(DATA SHOWN)
%%
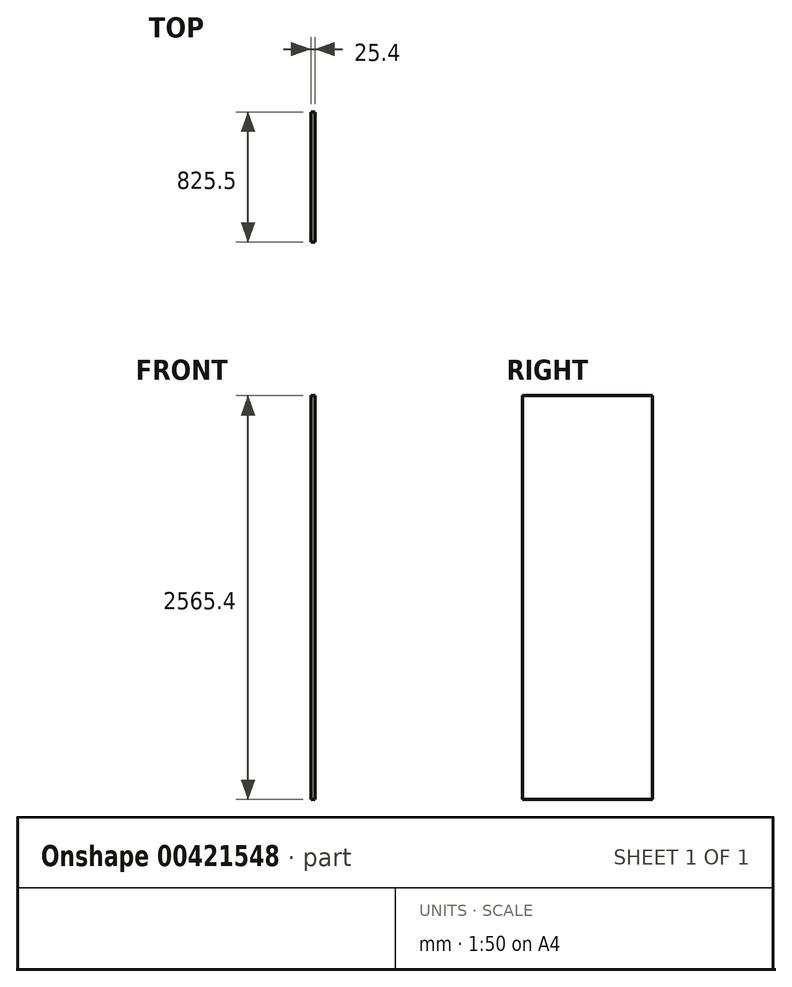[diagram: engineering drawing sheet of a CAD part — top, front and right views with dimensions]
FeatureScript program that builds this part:
annotation { "Feature Type Name" : "Feature", "Feature Type Description" : "" }
export const myFeature = defineFeature(function(context is Context, id is Id, definition is map)
    precondition{}
    {
        {
            var Q0;
            Q0=qCreatedBy(makeId("Right.planeOp"),FACE);
            var sketch = newSketch(context, id + "F0", { "sketchPlane" : qUnion([Q0])});
            skLineSegment(sketch, "E0.bottom", {"start": v(0, 0) * mm, "end": v(-825.5, 0) * mm});
            skLineSegment(sketch, "E0.top", {"start": v(0, 2565.4) * mm, "end": v(-825.5, 2565.4) * mm});
            skLineSegment(sketch, "E0.left", {"start": v(0, 0) * mm, "end": v(0, 2565.4) * mm});
            skLineSegment(sketch, "E0.right", {"start": v(-825.5, 0) * mm, "end": v(-825.5, 2565.4) * mm});
            skSolve(sketch);
        }
        {
            var Q0;
            Q0=makeQuery(id+"F0.imprint","IMPRINT",FACE,{"disambiguationData":[TD([[makeQuery(id+"F0.imprint","IMPRINT",EDGE,{"derivedFrom":sQuery(id+"F0.wireOp",EDGE,"E0.bottom")}),-1.0]])]});
            extrude(context, id + "F1", {"entities" : qUnion([Q0]), "depth" : 25.4 * mm});
        }
    });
%%
(PROBLEM TO SOLVE) Rewrite the entries as a Markdown table with the columns Row and Content, one line per row, starting at the beginning of the entries and stopping after the line that contains "skSolve(sketch);". Skip blank lines and leave the pictures out.

(RESPONSE TO THIS TASK)
| Row | Content |
|---|---|
| 1 | [diagram: engineering drawing sheet of a CAD part — top, front and right views with dimensions] |
| 2 | FeatureScript program that builds this part: |
| 3 | annotation { "Feature Type Name" : "Feature", "Feature Type Description" : "" } |
| 4 | export const myFeature = defineFeature(function(context is Context, id is Id, definition is map) |
| 5 |     precondition{} |
| 6 |     { |
| 7 |         { |
| 8 |             var Q0; |
| 9 |             Q0=qCreatedBy(makeId("Right.planeOp"),FACE); |
| 10 |             var sketch = newSketch(context, id + "F0", { "sketchPlane" : qUnion([Q0])}); |
| 11 |             skLineSegment(sketch, "E0.bottom", {"start": v(0, 0) * mm, "end": v(-825.5, 0) * mm}); |
| 12 |             skLineSegment(sketch, "E0.top", {"start": v(0, 2565.4) * mm, "end": v(-825.5, 2565.4) * mm}); |
| 13 |             skLineSegment(sketch, "E0.left", {"start": v(0, 0) * mm, "end": v(0, 2565.4) * mm}); |
| 14 |             skLineSegment(sketch, "E0.right", {"start": v(-825.5, 0) * mm, "end": v(-825.5, 2565.4) * mm}); |
| 15 |             skSolve(sketch); |